*** Data supplied ***
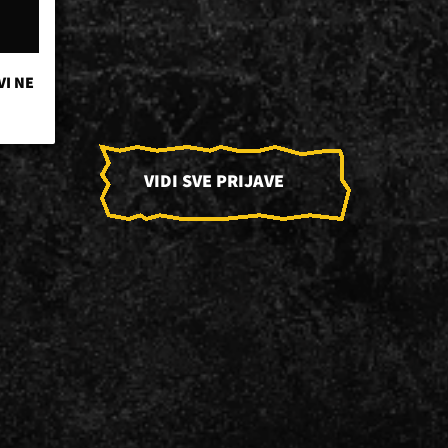
VI NE
VIDI SVE PRIJAVE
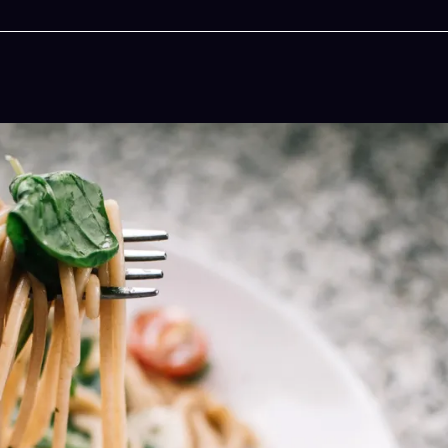
今晚吃什麽
一鍵配搭出三餸一湯的完美晚餐組合,以後免除晚餐
惱
立即下載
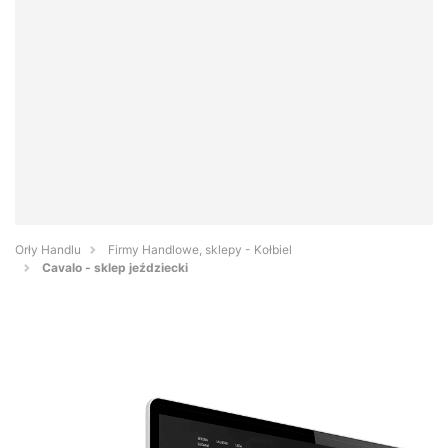
Orły Handlu
Firmy Handlowe, sklepy - Kołbiel
Cavalo - sklep jeździecki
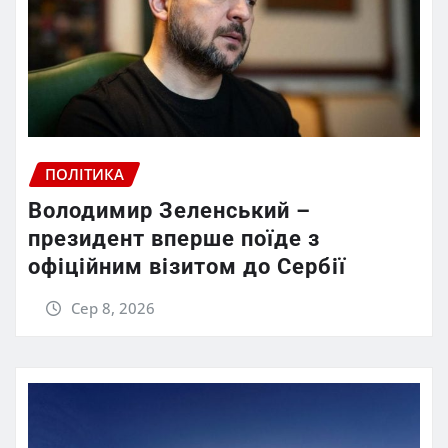
ПОЛІТИКА
Володимир Зеленський –
президент вперше поїде з
офіційним візитом до Сербії
Сер 8, 2026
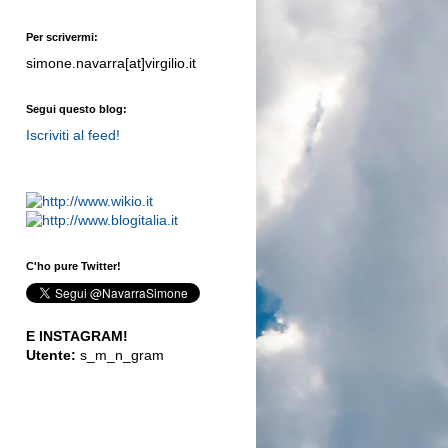
Per scrivermi:
simone.navarra[at]virgilio.it
Segui questo blog:
Iscriviti al feed!
C'ho pure Twitter!
E INSTAGRAM!
Utente:
s_m_n_gram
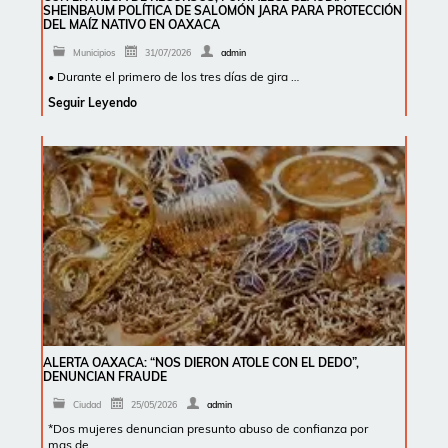
SHEINBAUM POLÍTICA DE SALOMÓN JARA PARA PROTECCIÓN
DEL MAÍZ NATIVO EN OAXACA
Municipios
31/07/2026
admin
• Durante el primero de los tres días de gira …
Seguir Leyendo
ALERTA OAXACA: “NOS DIERON ATOLE CON EL DEDO”,
DENUNCIAN FRAUDE
Ciudad
25/05/2026
admin
*Dos mujeres denuncian presunto abuso de confianza por
mas de …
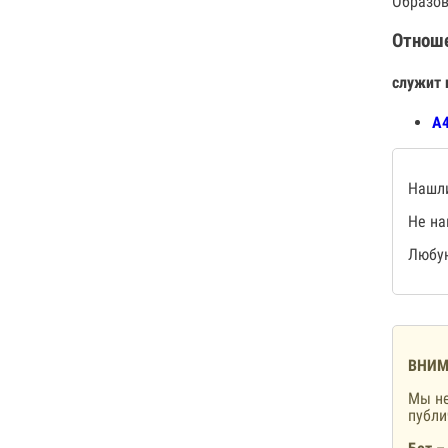
Образов
Отнош
служит 
А4
Нашли
Не на
Любую
ВНИМ
Мы не
публ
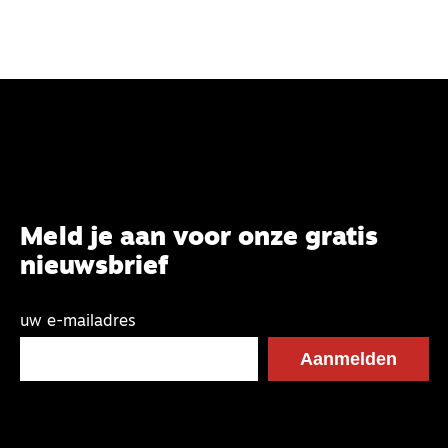
Meld je aan voor onze gratis
nieuwsbrief
uw e-mailadres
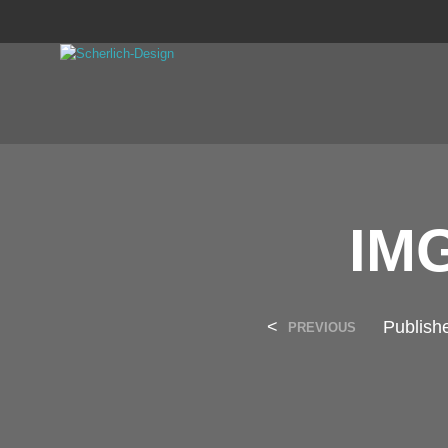
IM
<
Publis
PREVIOUS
*** End of Data supplied ***
What is expected
List every line in the records that contains the word "OAXACA", copying each line in full.

Task solution
DEL MAÍZ NATIVO EN OAXACA
ALERTA OAXACA: “NOS DIERON ATOLE CON EL DEDO”,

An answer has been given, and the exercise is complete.